TASK INPUT START

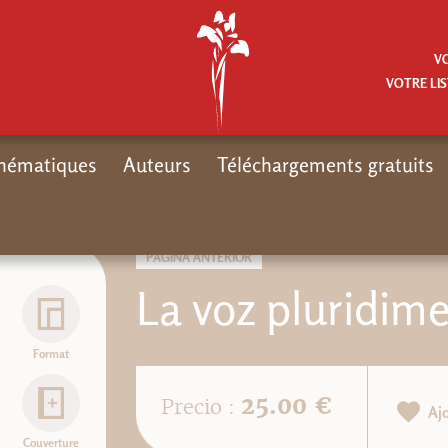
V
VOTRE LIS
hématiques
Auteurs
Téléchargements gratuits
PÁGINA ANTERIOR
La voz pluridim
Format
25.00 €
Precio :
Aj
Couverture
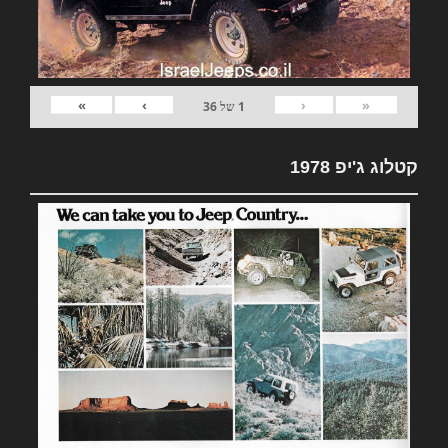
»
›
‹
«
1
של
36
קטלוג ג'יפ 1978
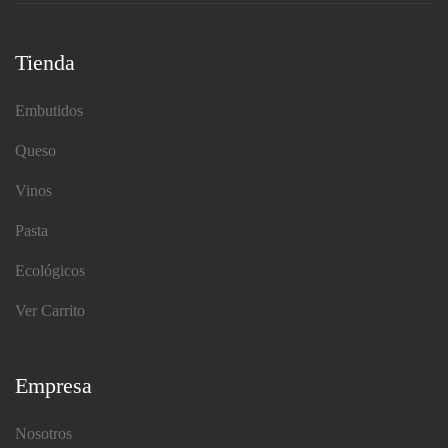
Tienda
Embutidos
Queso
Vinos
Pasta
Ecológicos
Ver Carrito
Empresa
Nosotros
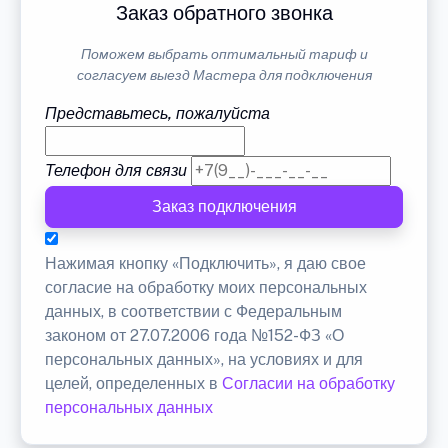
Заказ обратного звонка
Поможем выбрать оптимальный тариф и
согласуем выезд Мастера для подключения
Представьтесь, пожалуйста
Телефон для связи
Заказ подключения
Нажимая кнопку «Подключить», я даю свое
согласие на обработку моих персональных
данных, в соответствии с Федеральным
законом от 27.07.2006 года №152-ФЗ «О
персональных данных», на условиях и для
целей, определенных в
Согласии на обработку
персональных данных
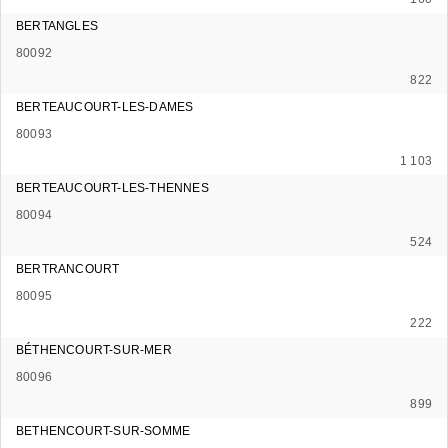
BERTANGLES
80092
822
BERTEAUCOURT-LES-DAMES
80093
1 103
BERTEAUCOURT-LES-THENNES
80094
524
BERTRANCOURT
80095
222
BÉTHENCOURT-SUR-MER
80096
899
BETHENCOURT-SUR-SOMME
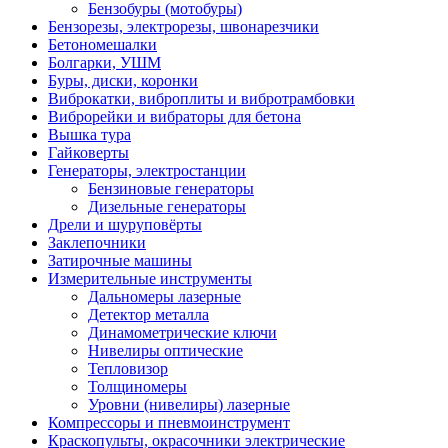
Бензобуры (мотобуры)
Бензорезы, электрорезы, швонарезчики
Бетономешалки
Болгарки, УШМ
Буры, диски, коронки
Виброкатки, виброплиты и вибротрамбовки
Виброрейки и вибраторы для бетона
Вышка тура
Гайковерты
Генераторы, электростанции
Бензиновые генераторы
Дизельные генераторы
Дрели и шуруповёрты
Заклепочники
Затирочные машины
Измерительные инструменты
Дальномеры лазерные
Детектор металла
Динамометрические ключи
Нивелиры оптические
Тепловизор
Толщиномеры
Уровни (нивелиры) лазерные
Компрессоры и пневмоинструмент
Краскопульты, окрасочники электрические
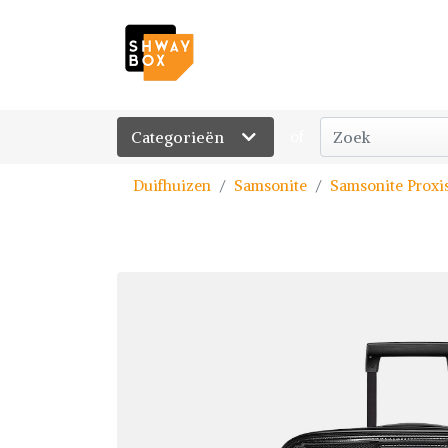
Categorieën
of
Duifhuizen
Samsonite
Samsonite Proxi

TASK INPUT END

● TASK PROMPT
How many lines in the entries include the string "обработку"? Answer with the number alone.

● REPLY TO THE TASK
2